The evening’s second half began with an address from Dyer, postponed from the night’s opening and none the more welcome for its banality and irrelevance. With relief, we turned to Locatelli’s E flat Major Concerto Grosso with the suggestive nickname of Il pianto d’Arianna: six movements, including a multi-partite first one, all tracing the various emotional moods of the Cretan princess left behind on Naxos by her innately careless/ thoughtless lover Theseus. The composer covers a lot of territory, the most moving section a non-vibrato grave at the work’s heart which eschews the soloist’s services. You could find fault with several over-pregnant pauses that peppered the concluding largo but Sinkovsky brought into play some moving, soft melismatic lyricism during the earlier movements, enough to raise admiration for his powers of judgement and articulation.

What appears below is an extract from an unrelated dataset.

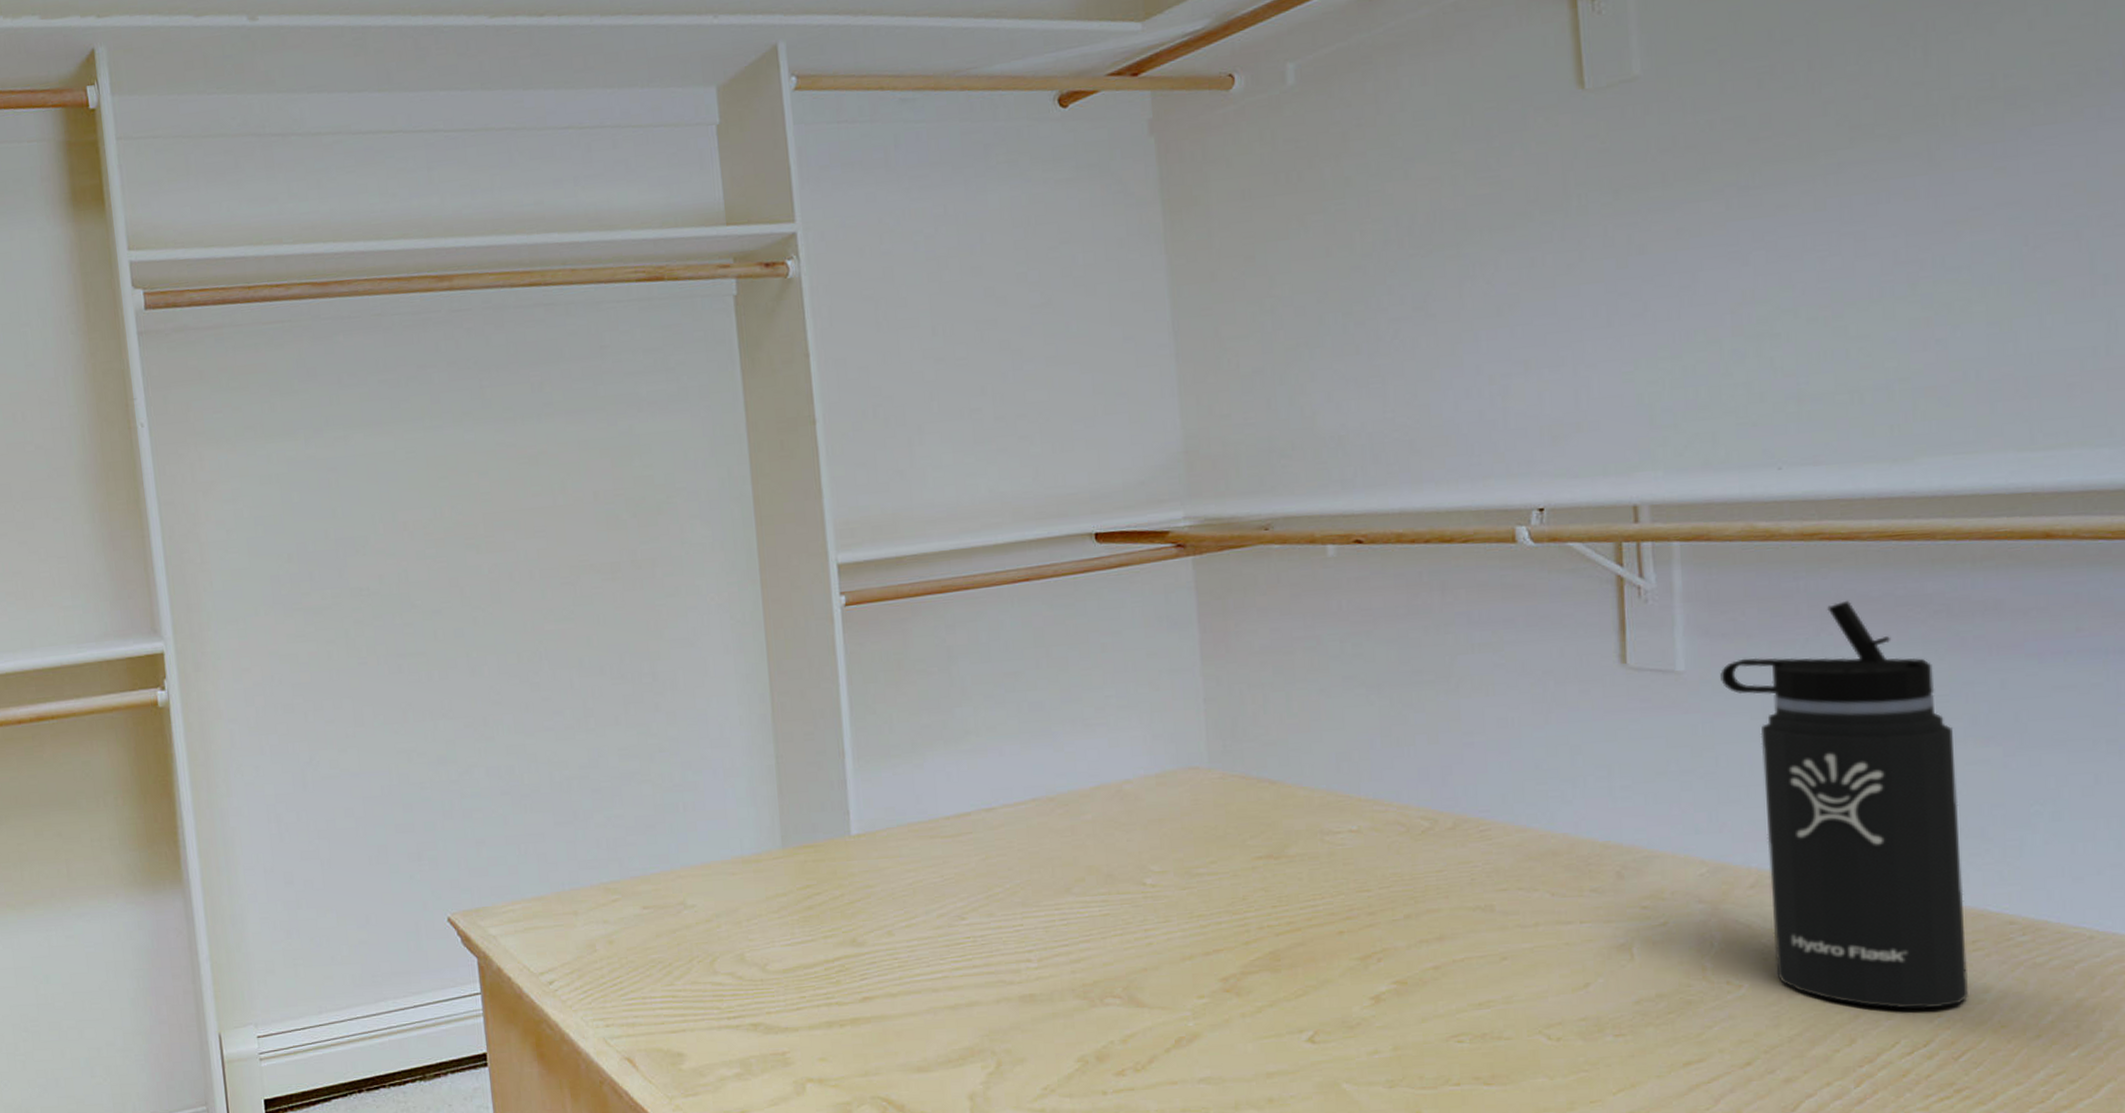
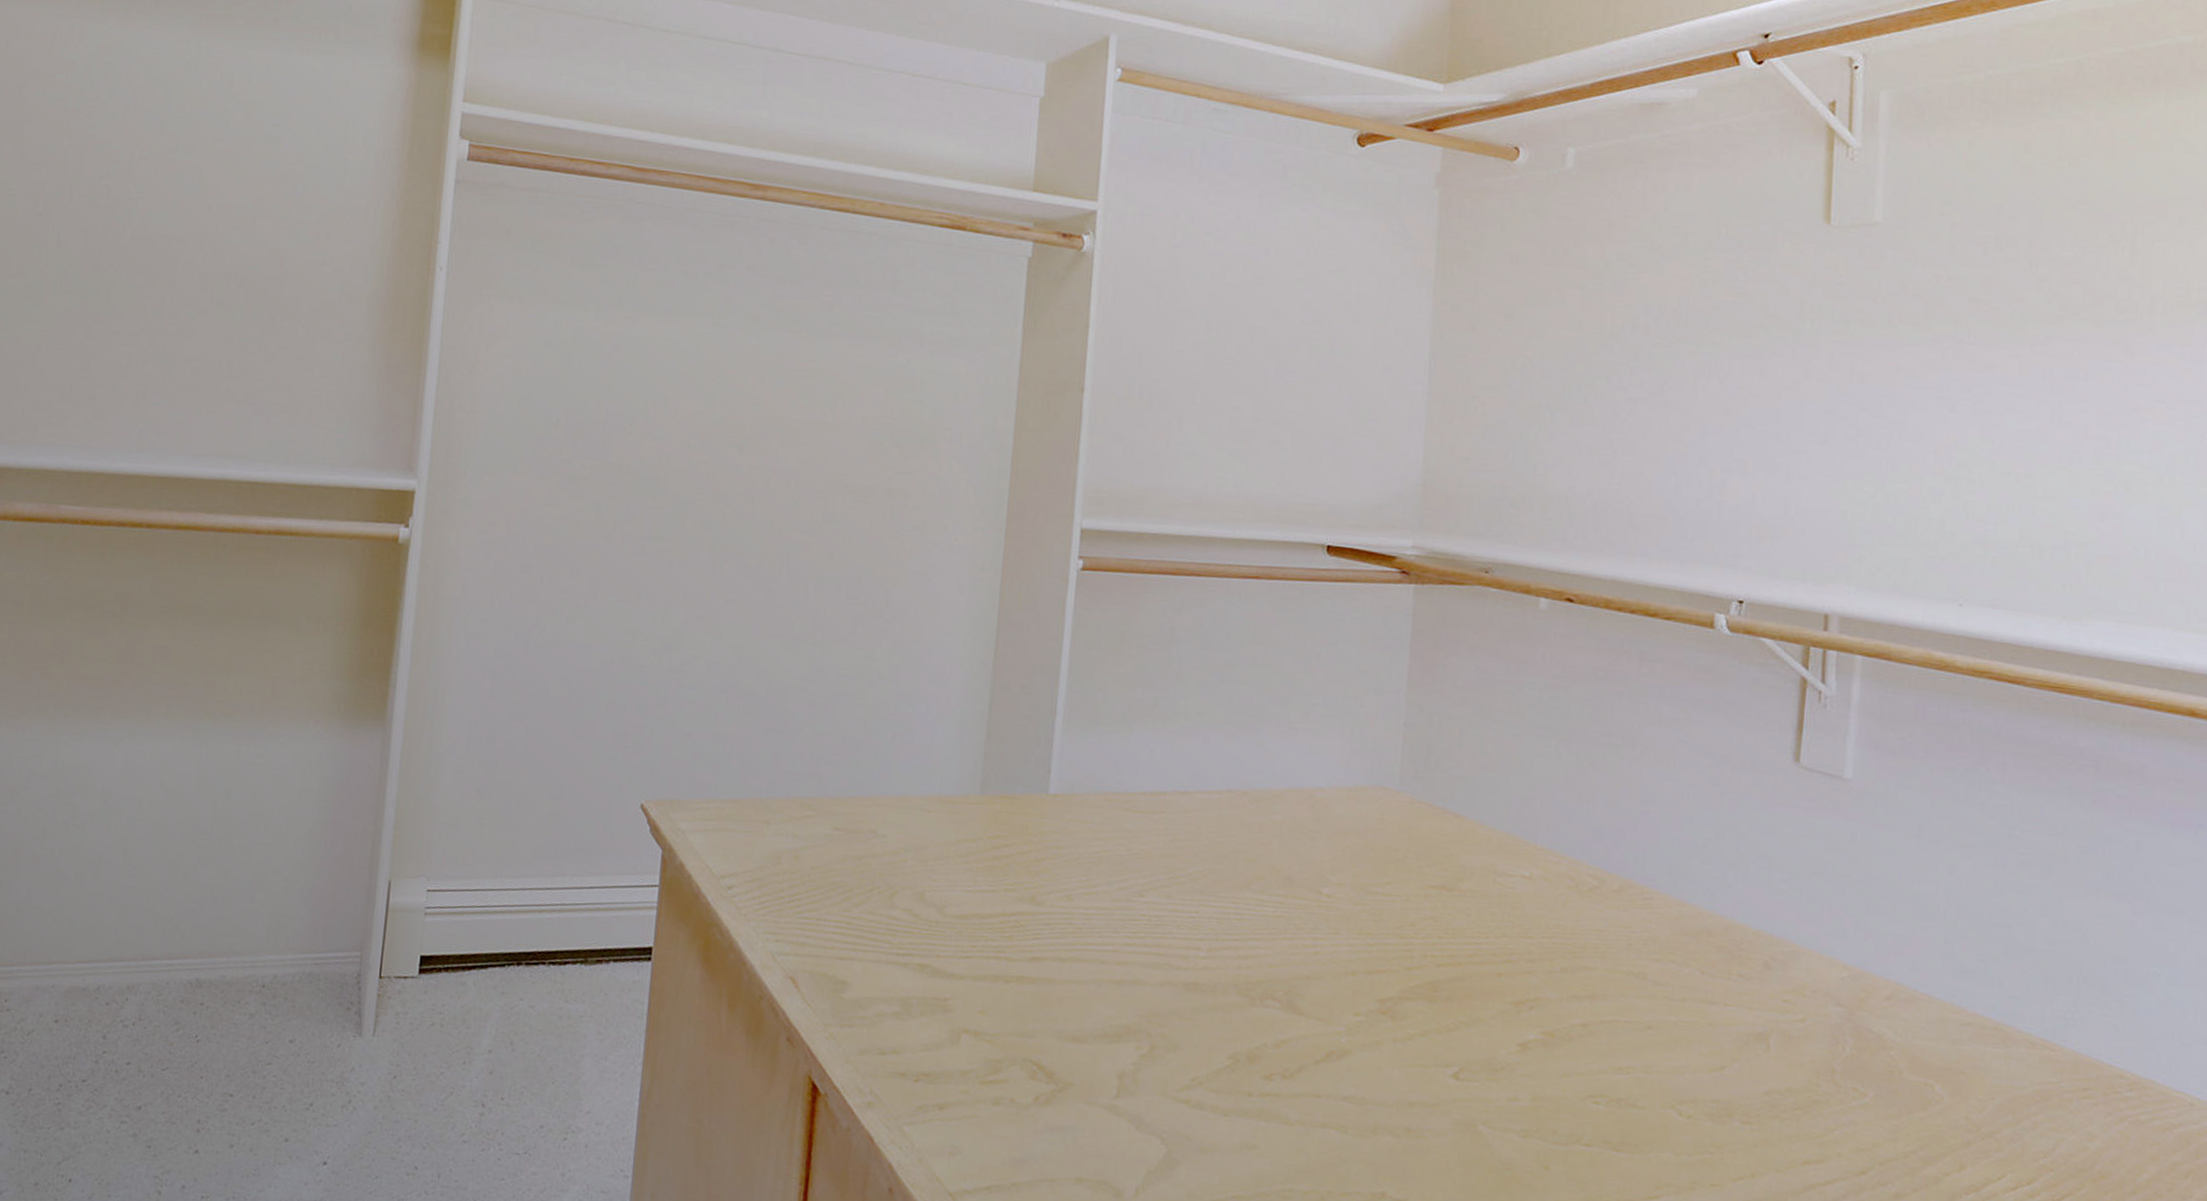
thermos bottle: present [1720,600,1968,1009] -> none [1883,740,2088,1148]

The slight Locatelli Introduction proved to be a lot of fuss over very little, Dyer indulging in a welter of attention-grabbing jumping up and down from his harpsichord for furious direction of the bleedingly obvious across three movements of frippery living up to its titular description, the best part of the construct a central trio for violin, viola and cello.
To conclude, Sinkovsky led Vivaldi’s Il favorito Violin Concerto in E minor where the opening movement enjoyed a bit of retooling when the emphatic arpeggio main figure and its consequent development gave way to a sudden change in approach that slowed to unexpurgated languor so that Sinkovsky could give free exercise to the ornate solo decoration; understandable but rather jarring given the movement’s structural context. Using the upper strings only, Vivaldi constructed an elegant central andante without theatrics but a captivating sequence of effects to display the soloist’s flexibility and pitching precision – right up Sinkovsky’s artistic alley.

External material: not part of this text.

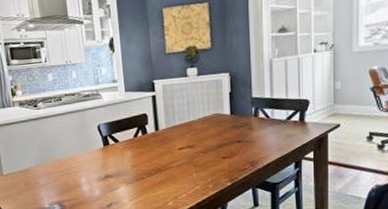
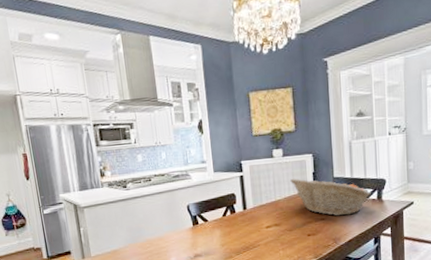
fruit basket: none [205,98,293,139] -> present [290,178,371,216]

The Russian-born violinist is a highly talented musician, expert in this music and technically assured in his execution of it. For all that, his performance personality is some shades less flamboyant than you’d expect. Of course, he can handle the rapid-fire ornamentation and seamless bars of vaulting passage work that much of this night’s music contained. Yet he’s not a performer who shows at his best in flamboyant gestures or casting aside caution. I’d like to hear him again (which is more than I can say of most performers) but in a different context; possibly in a smaller ensemble and playing trio sonatas rather than concertos.
Nevertheless, the Brisbane audience should have been gratified by most of this evening’s performances and the ABO’s unfailingly enthusiastic commitment to their work.